# Work instructions
Hand back every line from the beginning of the data below through the line containing "plush toy [488,513,579,680]", word for word and free of pictures.

# Source material
# # # # #

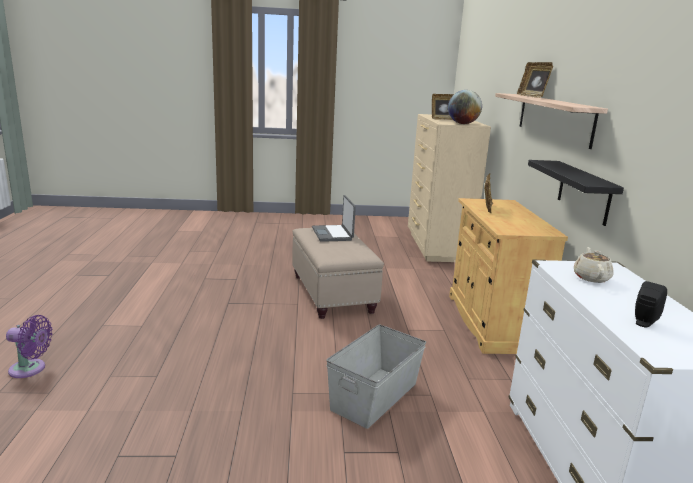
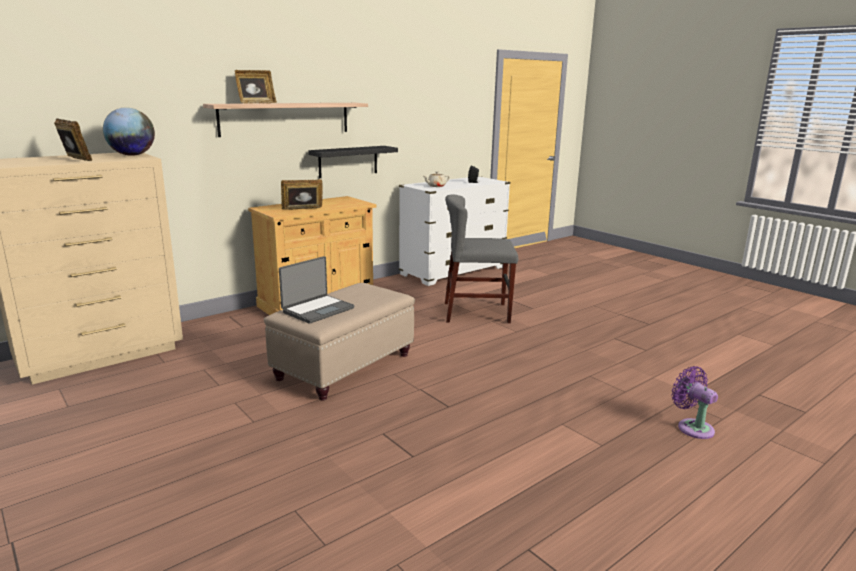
camera: 125 degrees left, 0 degrees up
grey storage box [326,325,426,429] -> grey chair [445,194,518,323]

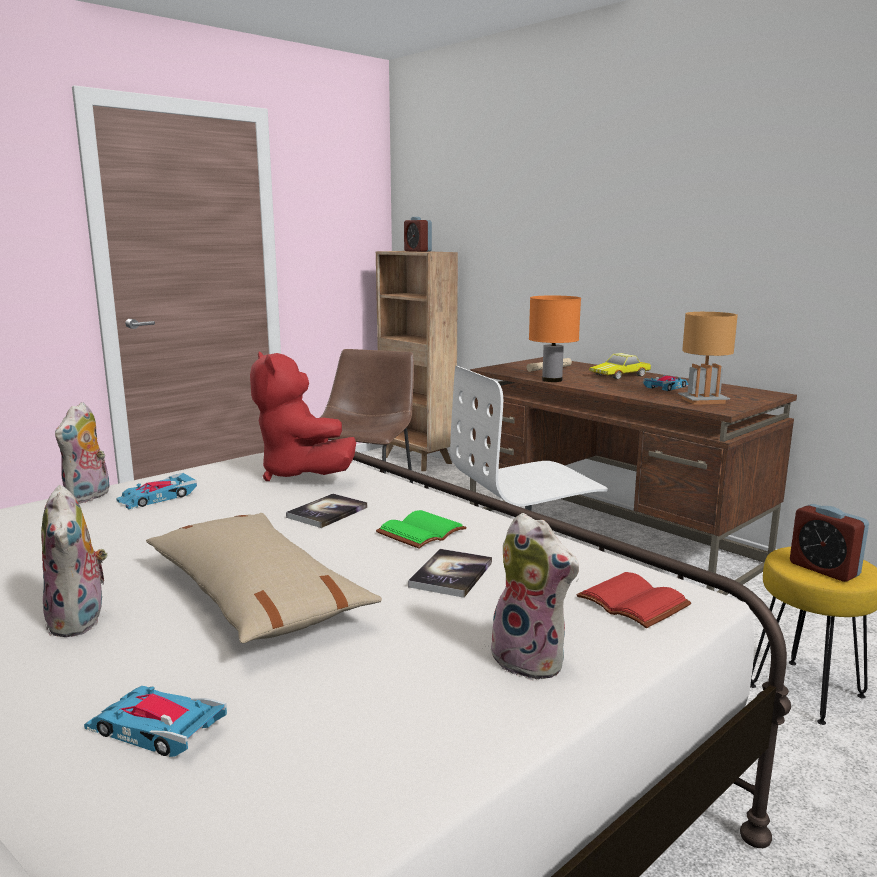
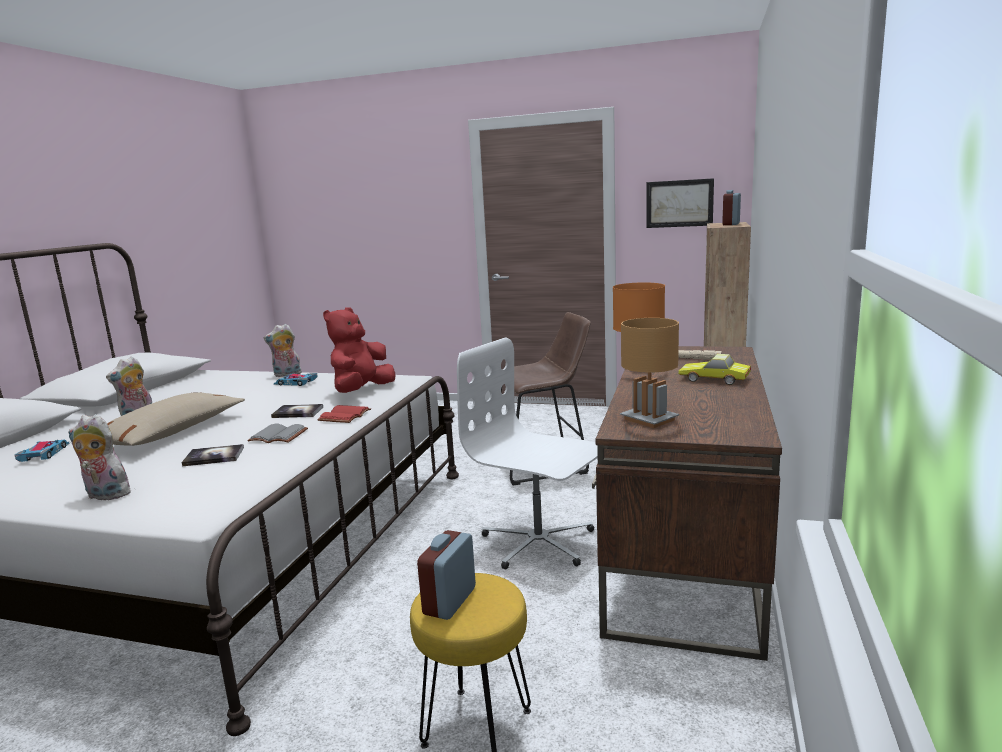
camera: 60 degrees right, 0 degrees up
green book [376,510,467,548] -> grey book [247,424,308,443]
plush toy [488,513,579,680] -> plush toy turned 90 degrees clockwise [68,414,136,500]
red book [576,572,691,628] -> red book moved to [318,405,371,423]
toy car [643,375,688,391] -> none
none -> picture [646,178,714,228]

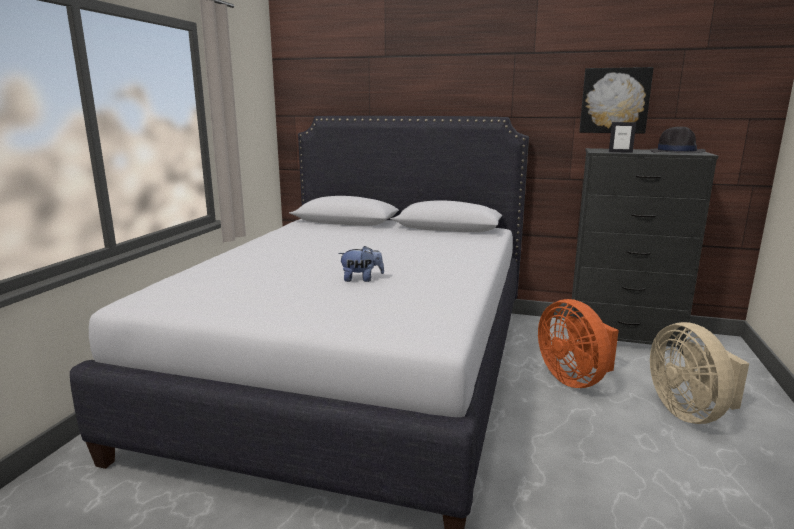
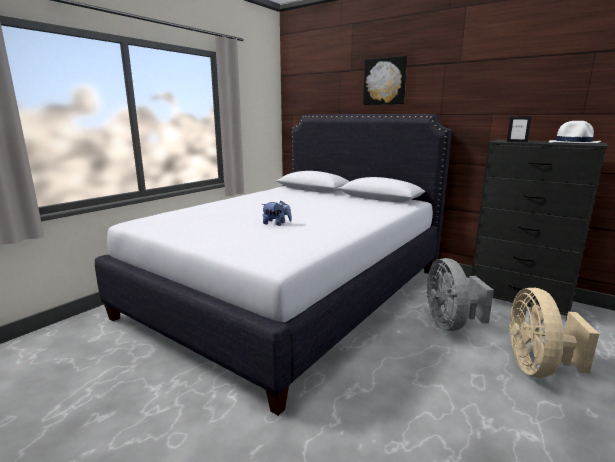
camera: 20 degrees right, 0 degrees up
orange fan [538,299,619,388] -> grey fan [427,258,494,331]
picture [579,67,654,134] -> picture moved to [363,56,407,105]
black hat [650,127,705,153] -> white hat [549,121,601,143]

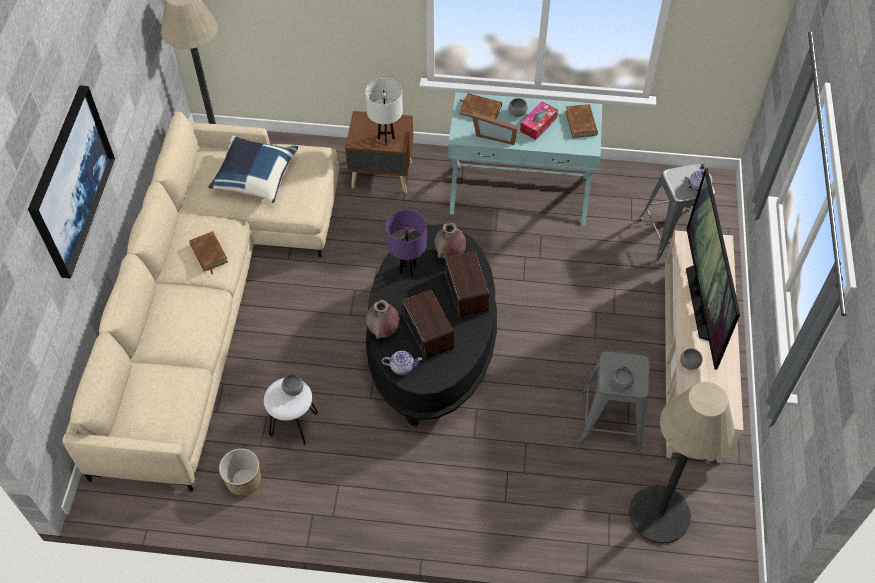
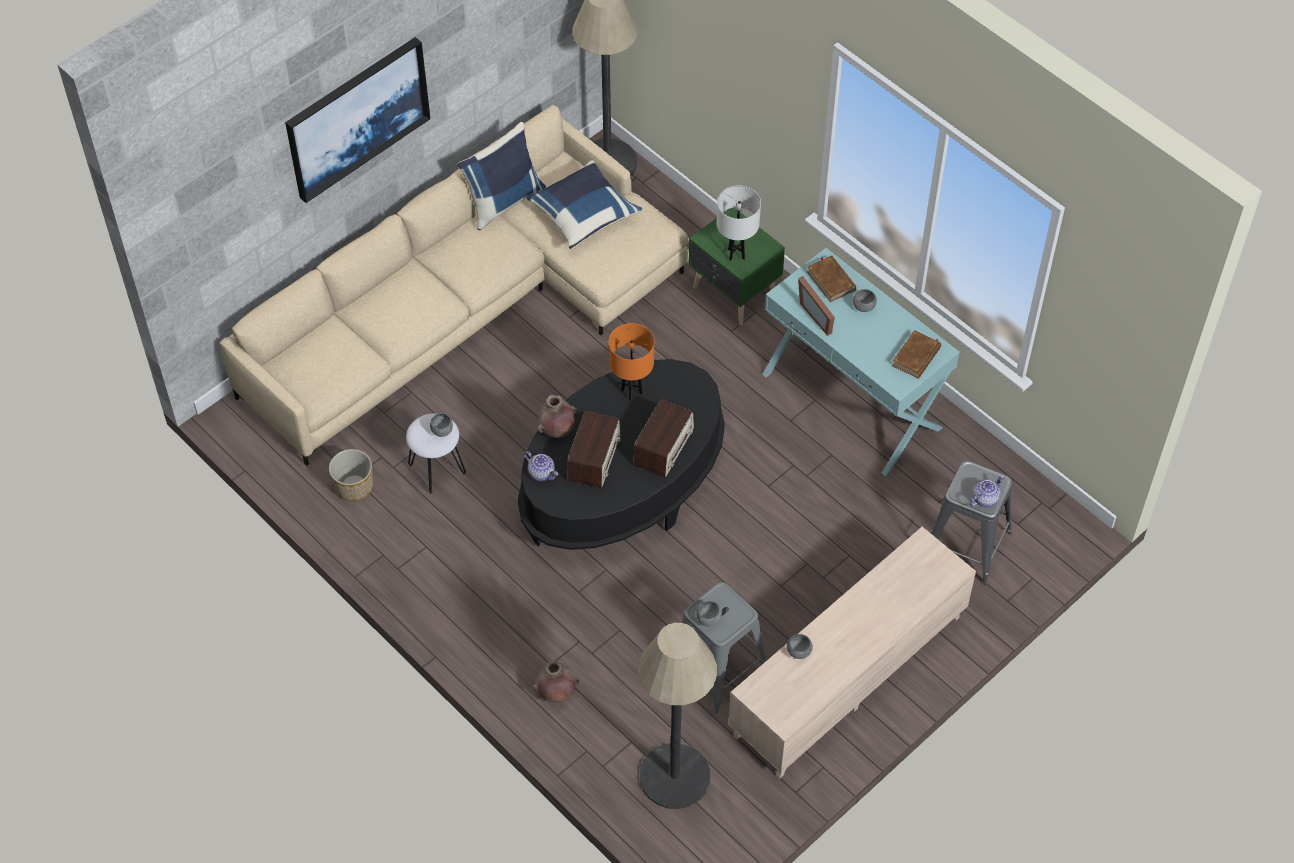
camera: 40 degrees right, 0 degrees up
brown book [189,231,228,275] -> none
brown nightstand [345,111,413,193] -> green nightstand [689,208,785,326]
purple table lamp [386,210,427,277] -> orange table lamp [609,323,654,400]
brown vase [435,223,466,259] -> brown vase moved to [533,660,579,703]
tissue box [520,101,558,140] -> none
television [686,169,740,369] -> none
none -> blue pillow [457,122,546,230]

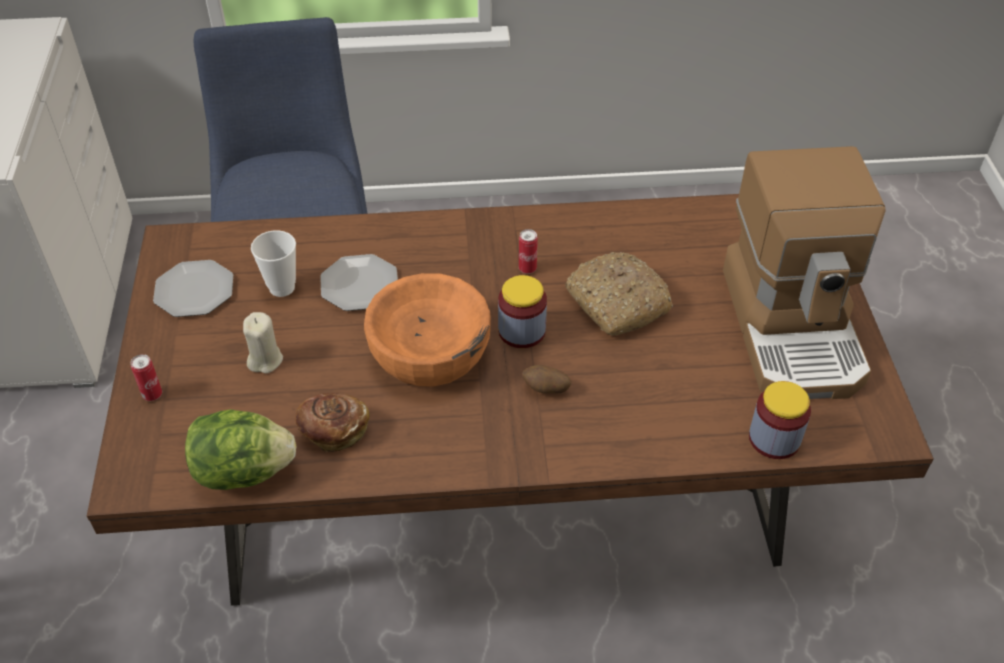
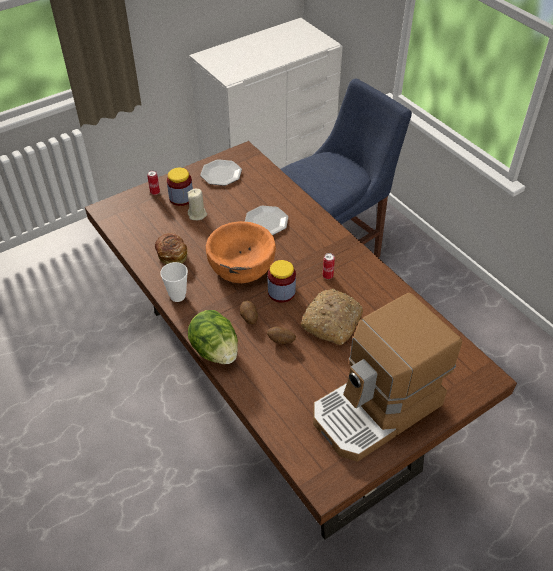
camera: 60 degrees right, 0 degrees up
lettuce [185,409,296,490] -> lettuce moved to [188,310,238,364]
cup [251,230,296,297] -> cup moved to [160,262,188,302]
jar [749,381,811,459] -> jar moved to [167,168,193,206]
none -> potato [267,327,296,344]

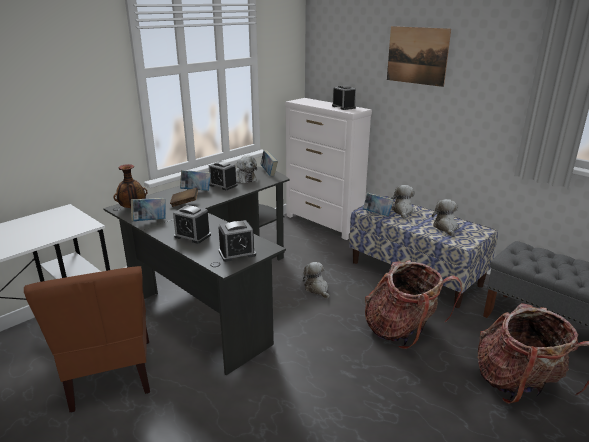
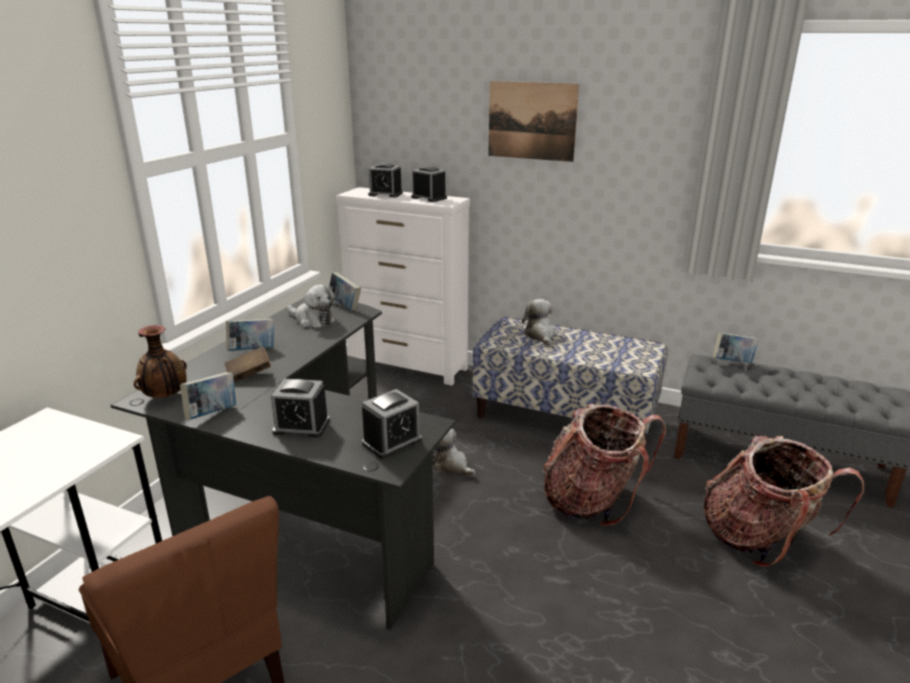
camera: 20 degrees left, 0 degrees up
alarm clock [209,161,238,190] -> alarm clock moved to [368,163,403,197]
book [363,192,393,216] -> book moved to [713,332,759,363]
plush toy [432,199,459,237] -> none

# # # # #

# Solved exercise
camera: 125 degrees left, 0 degrees up
grey storage box [326,325,426,429] -> grey chair [445,194,518,323]

camera: 60 degrees right, 0 degrees up
green book [376,510,467,548] -> grey book [247,424,308,443]
plush toy [488,513,579,680] -> plush toy turned 90 degrees clockwise [68,414,136,500]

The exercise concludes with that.